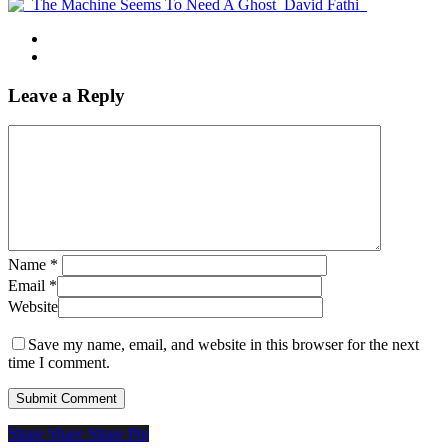
Leave a Reply
Name
*
Email
*
Website
Save my name, email, and website in this browser for the next
time I comment.
Share
Share
Share
Share
Pin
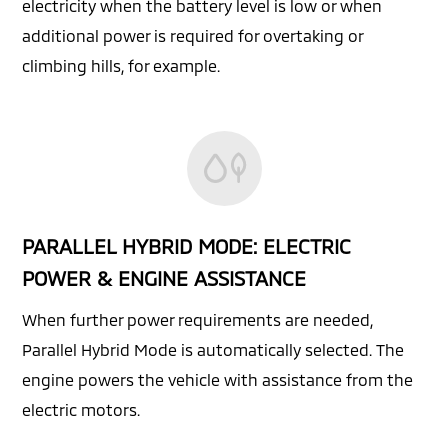
electricity when the battery level is low or when
additional power is required for overtaking or
climbing hills, for example.
PARALLEL HYBRID MODE: ELECTRIC
POWER & ENGINE ASSISTANCE
When further power requirements are needed,
Parallel Hybrid Mode is automatically selected. The
engine powers the vehicle with assistance from the
electric motors.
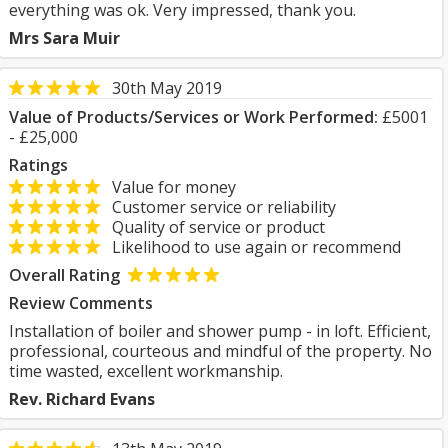
everything was ok. Very impressed, thank you.
Mrs Sara Muir
30th May 2019
Value of Products/Services or Work Performed:
£5001
- £25,000
Ratings
Value for money
Customer service or reliability
Quality of service or product
Likelihood to use again or recommend
Overall Rating
Review Comments
Installation of boiler and shower pump - in loft. Efficient,
professional, courteous and mindful of the property. No
time wasted, excellent workmanship.
Rev. Richard Evans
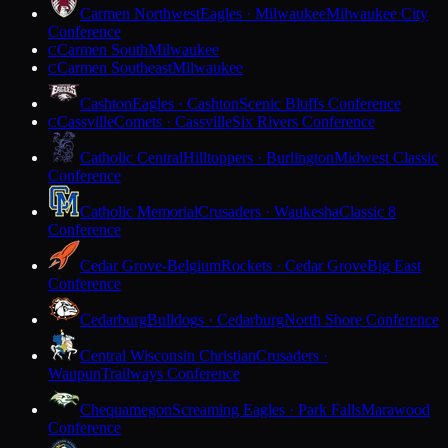
Carmen Northwest
Eagles · Milwaukee
Milwaukee City
Conference
Carmen South
Milwaukee
C
Carmen Southeast
Milwaukee
C
Cashton
Eagles · Cashton
Scenic Bluffs Conference
Cassville
Comets · Cassville
Six Rivers Conference
C
Catholic Central
Hilltoppers · Burlington
Midwest Classic
Conference
Catholic Memorial
Crusaders · Waukesha
Classic 8
Conference
Cedar Grove-Belgium
Rockets · Cedar Grove
Big East
Conference
Cedarburg
Bulldogs · Cedarburg
North Shore Conference
Central Wisconsin Christian
Crusaders ·
Waupun
Trailways Conference
Chequamegon
Screaming Eagles · Park Falls
Marawood
Conference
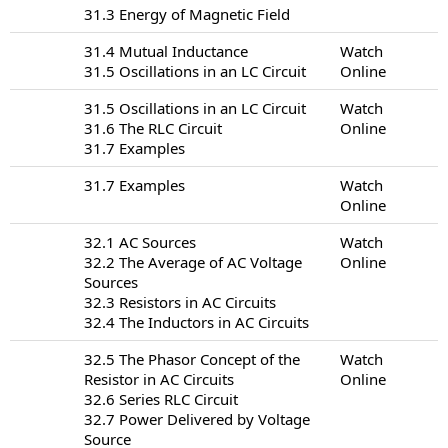
31.3 Energy of Magnetic Field
31.4 Mutual Inductance
Watch
31.5 Oscillations in an LC Circuit
Online
31.5 Oscillations in an LC Circuit
Watch
31.6 The RLC Circuit
Online
31.7 Examples
31.7 Examples
Watch
Online
32.1 AC Sources
Watch
32.2 The Average of AC Voltage
Online
Sources
32.3 Resistors in AC Circuits
32.4 The Inductors in AC Circuits
32.5 The Phasor Concept of the
Watch
Resistor in AC Circuits
Online
32.6 Series RLC Circuit
32.7 Power Delivered by Voltage
Source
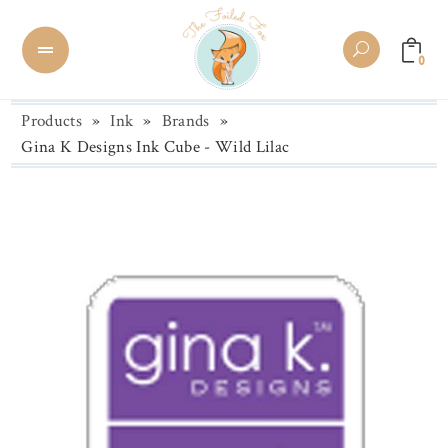
0
Products
»
Ink
»
Brands
»
Gina K Designs Ink Cube - Wild Lilac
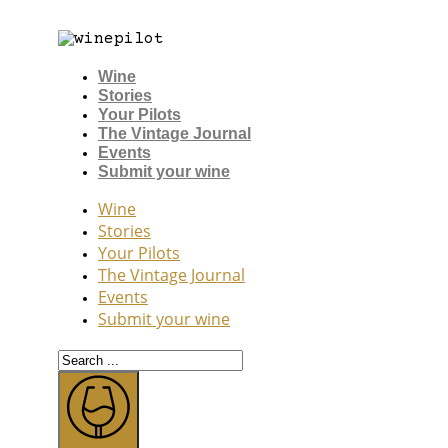
Wine
Stories
Your Pilots
The Vintage Journal
Events
Submit your wine
Wine
Stories
Your Pilots
The Vintage Journal
Events
Submit your wine
Search
...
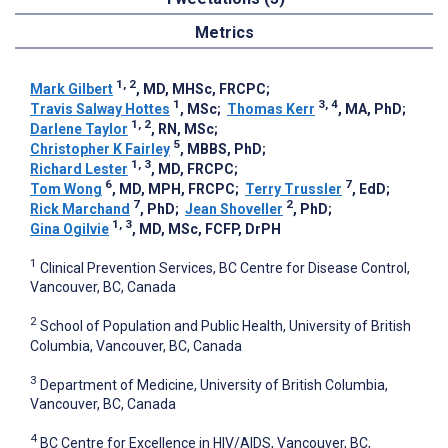
Metrics
1, 2
Mark Gilbert
, MD, MHSc, FRCPC
;
1
3, 4
Travis Salway Hottes
, MSc
;
Thomas Kerr
, MA, PhD
;
1, 2
Darlene Taylor
, RN, MSc
;
5
Christopher K Fairley
, MBBS, PhD
;
1, 3
Richard Lester
, MD, FRCPC
;
6
7
Tom Wong
, MD, MPH, FRCPC
;
Terry Trussler
, EdD
;
7
2
Rick Marchand
, PhD
;
Jean Shoveller
, PhD
;
1, 3
Gina Ogilvie
, MD, MSc, FCFP, DrPH
1
Clinical Prevention Services, BC Centre for Disease Control,
Vancouver, BC, Canada
2
School of Population and Public Health, University of British
Columbia, Vancouver, BC, Canada
3
Department of Medicine, University of British Columbia,
Vancouver, BC, Canada
4
BC Centre for Excellence in HIV/AIDS, Vancouver, BC,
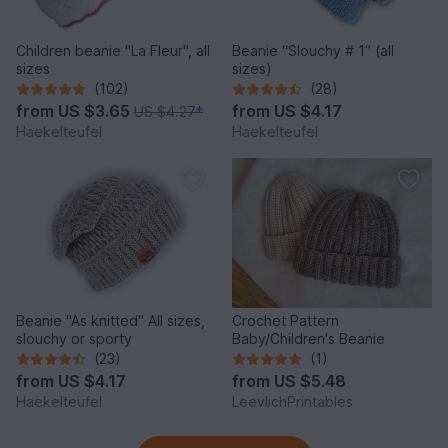
Children beanie "La Fleur", all
Beanie “Slouchy # 1” (all
sizes
sizes)
(102)
(28)
from
US $3.65
from
US $4.17
US $4.27
*
Haekelteufel
Haekelteufel
Beanie "As knitted" All sizes,
Crochet Pattern
slouchy or sporty
Baby/Children's Beanie
(23)
(1)
from
US $4.17
from
US $5.48
Haekelteufel
LeevlichPrintables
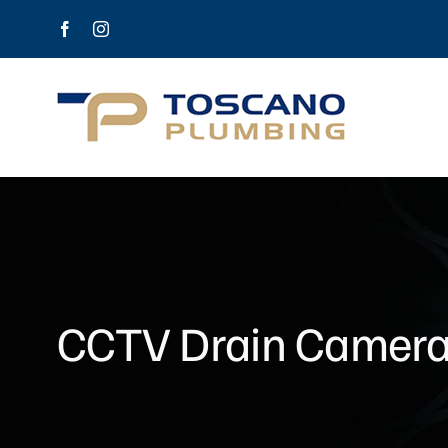
Skip
Facebook
Instagram
to
content
CCTV Drain Camera o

Brief - Copy out each line of the material that contains the string "Vancouver".

Answer to this task -
Vancouver, BC, Canada
Columbia, Vancouver, BC, Canada
Vancouver, BC, Canada
BC Centre for Excellence in HIV/AIDS, Vancouver, BC,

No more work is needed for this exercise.